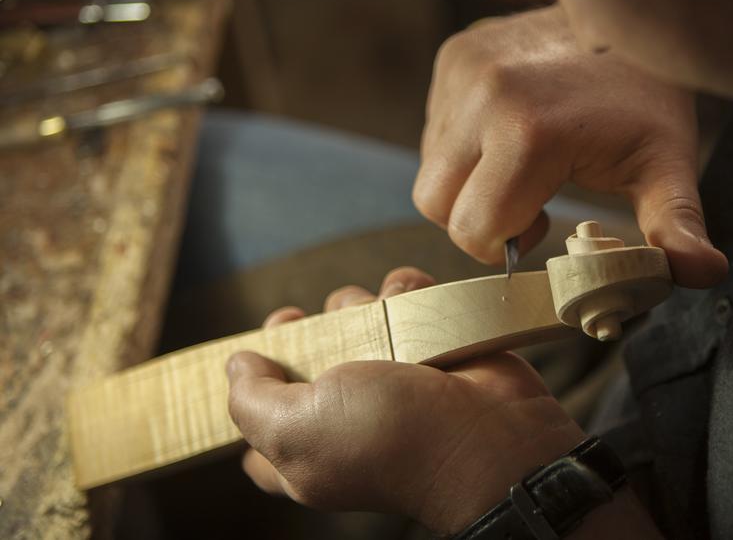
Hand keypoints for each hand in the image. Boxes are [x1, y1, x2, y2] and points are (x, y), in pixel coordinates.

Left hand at [227, 267, 585, 534]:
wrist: (487, 432)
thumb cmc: (391, 439)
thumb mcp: (295, 428)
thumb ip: (251, 399)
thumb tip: (238, 365)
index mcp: (307, 447)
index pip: (260, 420)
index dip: (251, 383)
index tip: (257, 351)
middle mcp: (346, 411)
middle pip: (307, 353)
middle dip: (307, 328)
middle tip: (309, 322)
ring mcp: (391, 375)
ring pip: (354, 317)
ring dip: (359, 305)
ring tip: (378, 320)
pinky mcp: (429, 345)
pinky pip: (403, 299)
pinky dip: (405, 292)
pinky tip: (409, 305)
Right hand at [416, 4, 726, 286]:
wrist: (629, 13)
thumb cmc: (647, 97)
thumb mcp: (666, 165)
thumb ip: (675, 225)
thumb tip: (706, 272)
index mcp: (528, 132)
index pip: (474, 228)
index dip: (506, 243)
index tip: (544, 224)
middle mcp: (481, 96)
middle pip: (436, 204)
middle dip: (478, 220)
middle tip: (529, 202)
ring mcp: (461, 70)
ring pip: (431, 168)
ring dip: (468, 184)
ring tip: (521, 167)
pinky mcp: (453, 56)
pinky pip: (435, 131)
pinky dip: (462, 149)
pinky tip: (507, 136)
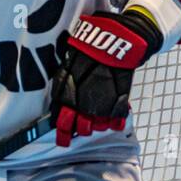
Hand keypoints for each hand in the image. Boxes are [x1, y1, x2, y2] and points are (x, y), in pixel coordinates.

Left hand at [50, 10, 160, 147]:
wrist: (116, 41)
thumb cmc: (89, 48)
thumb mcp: (69, 63)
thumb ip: (65, 84)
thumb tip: (60, 102)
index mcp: (67, 95)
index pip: (61, 122)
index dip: (62, 133)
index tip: (63, 140)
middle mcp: (83, 104)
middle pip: (80, 129)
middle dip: (81, 130)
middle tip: (83, 126)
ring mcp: (102, 105)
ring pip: (97, 127)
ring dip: (97, 125)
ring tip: (99, 117)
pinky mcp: (120, 104)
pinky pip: (116, 122)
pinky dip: (115, 122)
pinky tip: (113, 118)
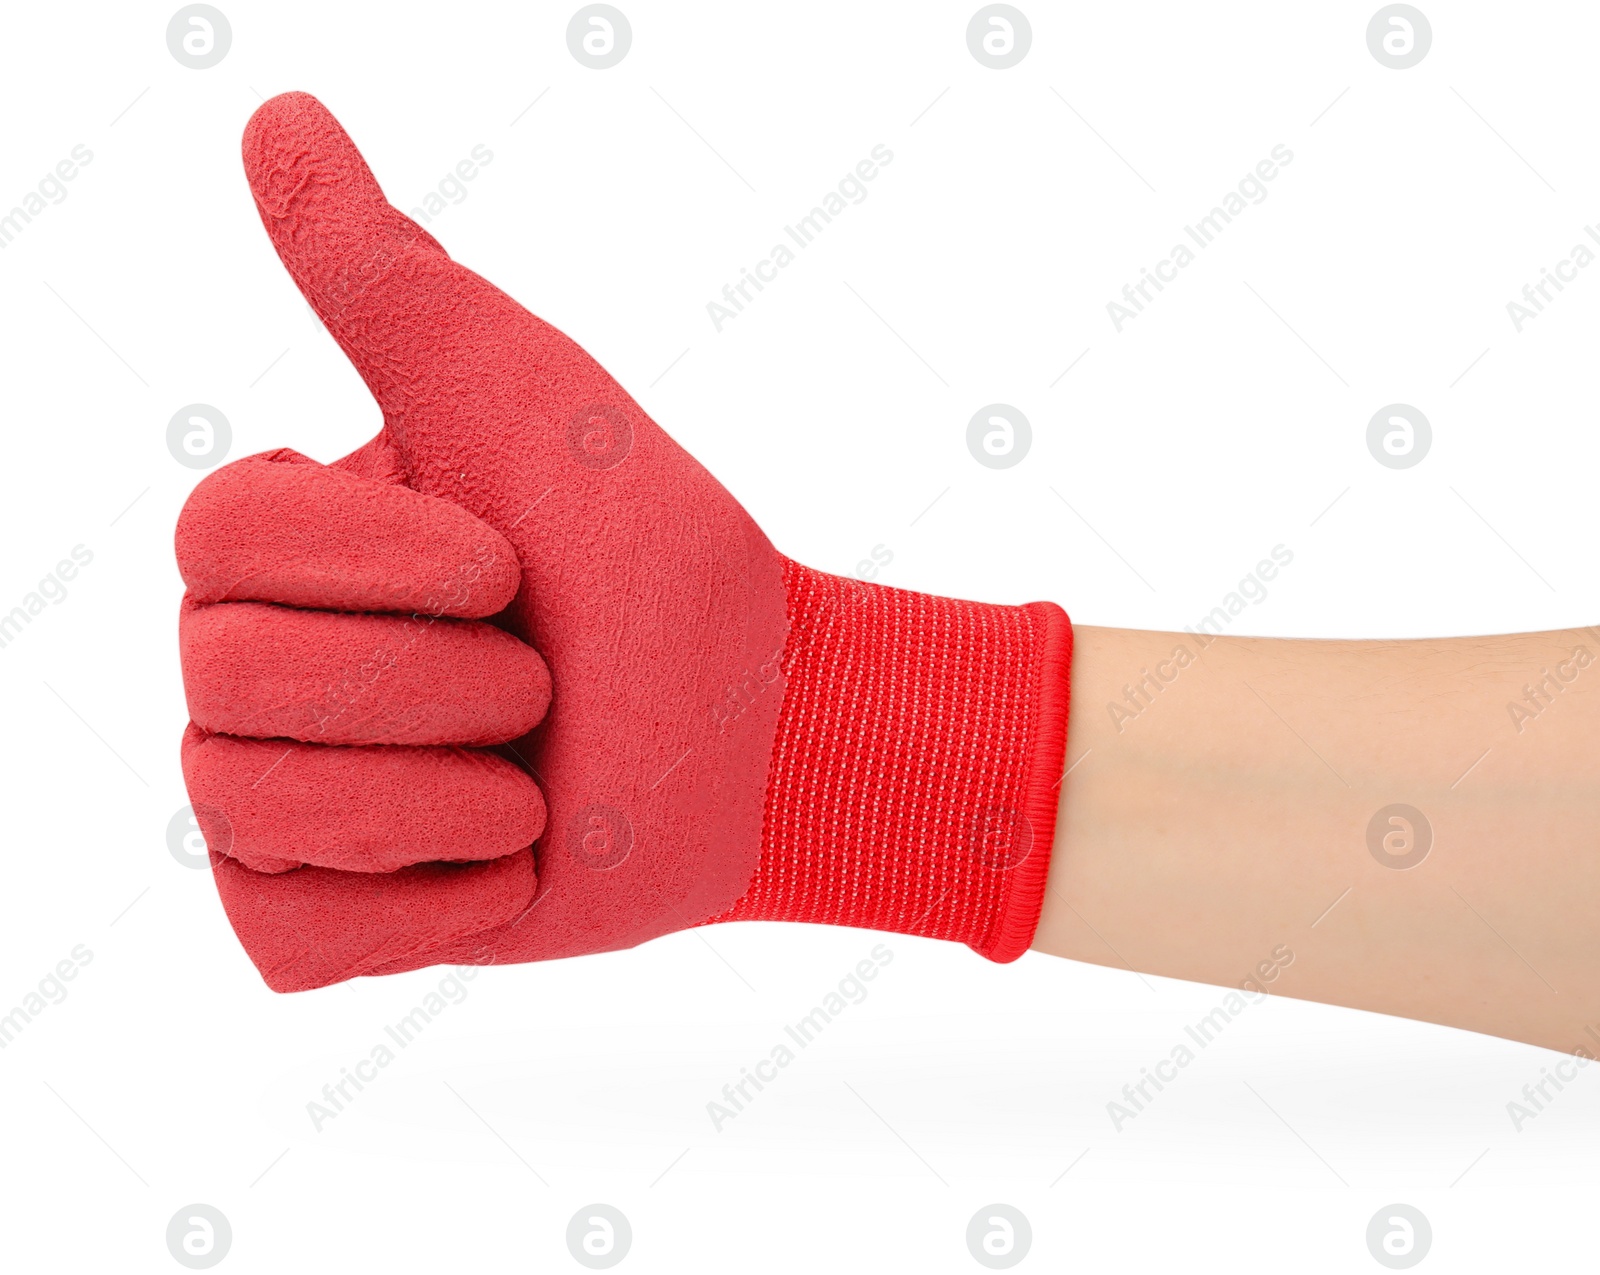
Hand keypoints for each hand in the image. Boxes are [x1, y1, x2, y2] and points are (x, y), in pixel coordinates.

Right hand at [177, 93, 1069, 991]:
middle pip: (229, 682)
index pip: (215, 547)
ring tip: (538, 775)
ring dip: (446, 793)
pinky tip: (508, 859)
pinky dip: (424, 907)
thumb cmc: (655, 557)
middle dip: (440, 681)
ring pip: (253, 810)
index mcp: (289, 545)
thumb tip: (275, 117)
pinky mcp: (333, 917)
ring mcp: (292, 800)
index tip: (510, 563)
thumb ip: (385, 276)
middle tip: (545, 680)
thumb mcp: (523, 396)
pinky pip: (287, 937)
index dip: (380, 564)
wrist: (762, 727)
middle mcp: (264, 668)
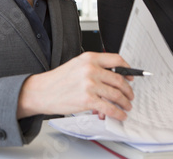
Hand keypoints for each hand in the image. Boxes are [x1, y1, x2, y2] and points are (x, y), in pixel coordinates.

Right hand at [17, 52, 133, 120]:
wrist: (42, 91)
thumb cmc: (57, 80)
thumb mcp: (76, 66)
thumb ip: (94, 67)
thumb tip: (112, 77)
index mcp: (89, 58)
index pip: (116, 60)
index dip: (127, 69)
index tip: (131, 76)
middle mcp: (90, 69)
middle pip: (119, 80)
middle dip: (128, 90)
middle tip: (130, 95)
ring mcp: (89, 84)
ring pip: (116, 94)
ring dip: (125, 103)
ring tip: (126, 106)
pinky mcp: (87, 100)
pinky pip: (109, 108)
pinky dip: (117, 113)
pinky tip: (119, 114)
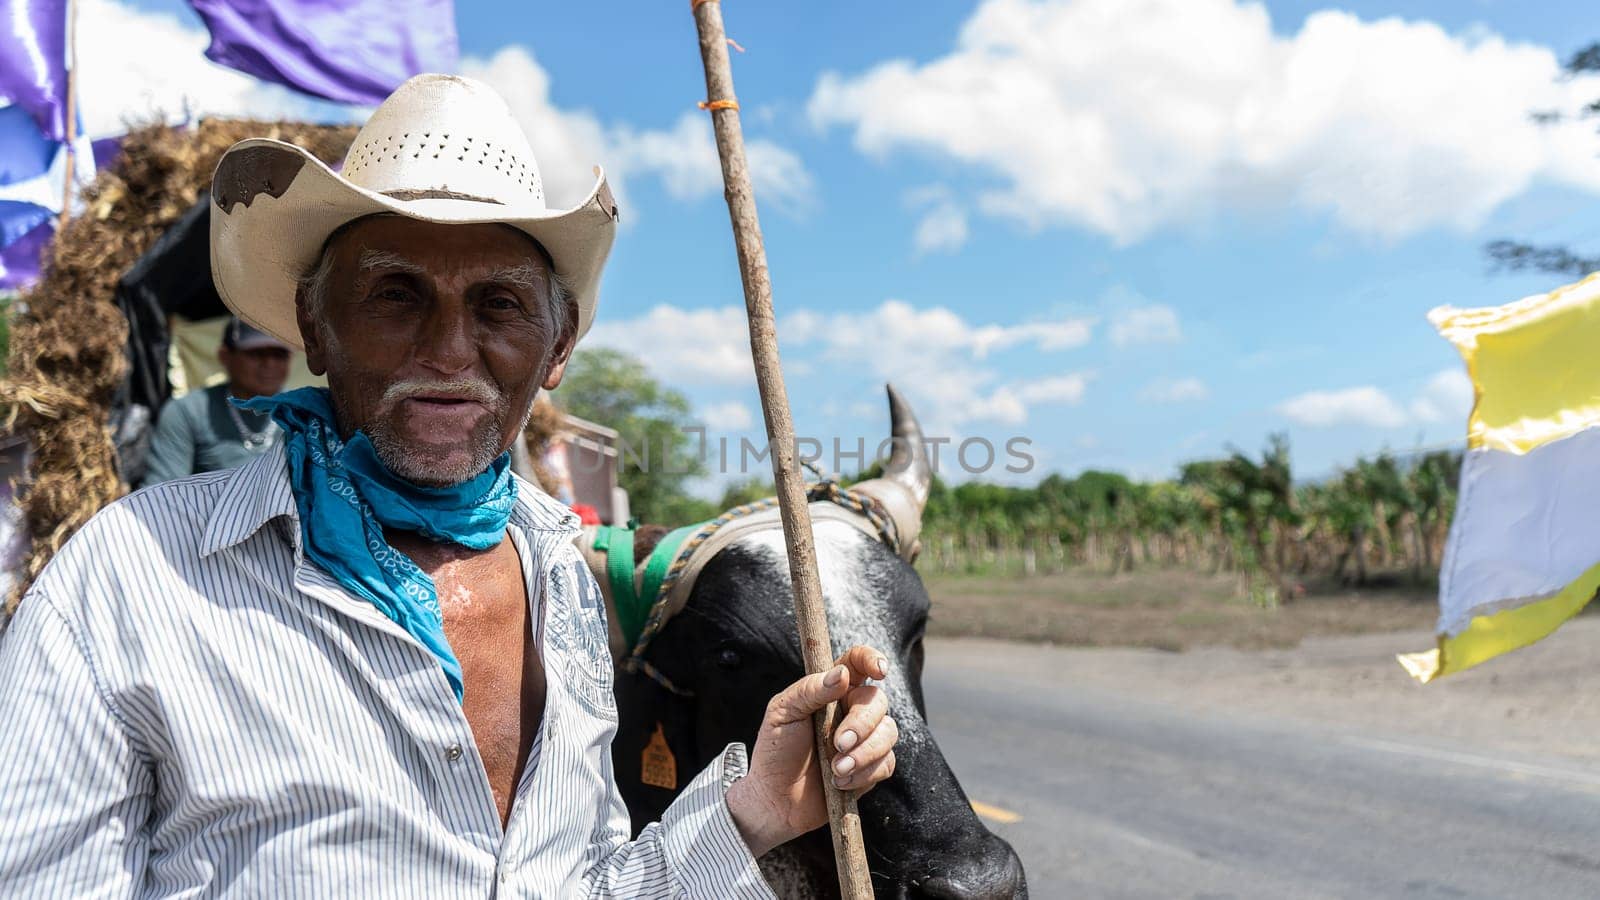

**YOUR OBJECTIVE:**
The data above must be written out again without alteration, and the pictures in them must be excluded.

**OUTPUT BELOW:**
Hand keypoints for each hand in the image. Boxes are [x1, y1, x2, y2] and points are (x, y), in pixel coordinates.

Left hand at [227, 267, 585, 534]:
wrist: (487, 432)
thumb cmc: (391, 439)
thumb mcp: (295, 428)
thumb ip: (251, 399)
thumb tip: (238, 365)
index mcp: (307, 447)
index pip: (260, 420)
index dip: (251, 383)
index tip: (257, 351)
middle mcp: (346, 411)
middle pip: (307, 353)
middle dip: (307, 328)
middle tip: (309, 322)
ring mcp: (391, 375)
ring pip: (354, 317)
ring dip: (359, 305)
ring tip: (378, 320)
pinky mcp: (429, 345)
pinky pip: (403, 299)
pinky dip: (405, 292)
pinky tip: (409, 305)
Right hand at [416, 4, 726, 286]:
wrist: (629, 13)
thumb cmc: (647, 97)
thumb mcp: (666, 165)
thumb ip: (675, 225)
thumb tip: (706, 272)
index mcp: (528, 132)
index pip: (474, 228)
index dip: (506, 243)
index tip: (544, 224)
middle mcp: (481, 96)
middle pip: (436, 204)
middle dip: (478, 220)
middle tip: (529, 202)
ring mcp: (461, 70)
ring pip: (431, 168)
ring dip: (468, 184)
ring tip: (521, 167)
pinky mcp: (453, 56)
pinky pip: (435, 131)
pinky dip: (462, 149)
pinky tip: (507, 136)
Hand keypoints for each hand in the image. Boxes are [x1, y1, x2, y2] and points are (x, y), in pixel coordinates.

Left hand at [50, 10, 160, 147]:
wrist: (116, 41)
thumb cmc: (89, 48)
thumb mcp: (69, 63)
thumb ip: (65, 84)
thumb tip: (60, 102)
index mcp: (67, 95)
index pip: (61, 122)
index dip: (62, 133)
index tip: (63, 140)
middle mcp: (83, 104)
middle pip: (80, 129)
middle dip: (81, 130)
middle tip: (83, 126)
ring mcp: (102, 105)
ring pip: (97, 127)
ring dip: (97, 125)
ring tip: (99, 117)
pinky mcp: (120, 104)
pinky pip: (116, 122)
pinky dip: (115, 122)
pinky tip: (113, 118)
Hand keypoints for each hand in the image. Boxes are [x1, y1, x2, y2] and points are (x, y), in pixel coordinates.

Right hand at [177, 93, 1069, 991]:
middle pip: (229, 682)
index pip: (215, 547)
ring tip: (538, 775)
ring dip: (446, 793)
pinky tip: (508, 859)
pinky dip: (424, 907)
thumb cmc: (655, 557)
middle dip: (440, 681)
ring pip: (253, 810)
index mcp: (289, 545)
thumb tip: (275, 117)
pinky mcp: (333, 917)
ring mcp: (292, 800)
index tip: (510, 563)
thumb ip: (385, 276)
middle tip: (545, 680)
thumb mcp: (523, 396)
pinky pip: (287, 937)
index dip: (380, 564)
wrist: (762, 727)
middle mcp: (264, 668)
Hand keypoints for each hand in the image. Boxes are [x1, y1, x2, y2] and points are (x, y), in pixel coordinates.

Right hand at [17, 52, 133, 120]:
wrist: (42, 91)
thumb cmc: (57, 80)
thumb mcp: (76, 66)
thumb ip: (94, 67)
thumb tip: (112, 77)
index mcp: (89, 58)
index pip: (116, 60)
index dip: (127, 69)
index tip: (131, 76)
middle mcp: (90, 69)
middle pip: (119, 80)
middle dip: (128, 90)
middle tip: (130, 95)
ring mcp: (89, 84)
ring pip: (116, 94)
ring dip: (125, 103)
ring tip: (126, 106)
pinky mcp: (87, 100)
pinky pip: (109, 108)
pinky dip: (117, 113)
pinky tip: (119, 114)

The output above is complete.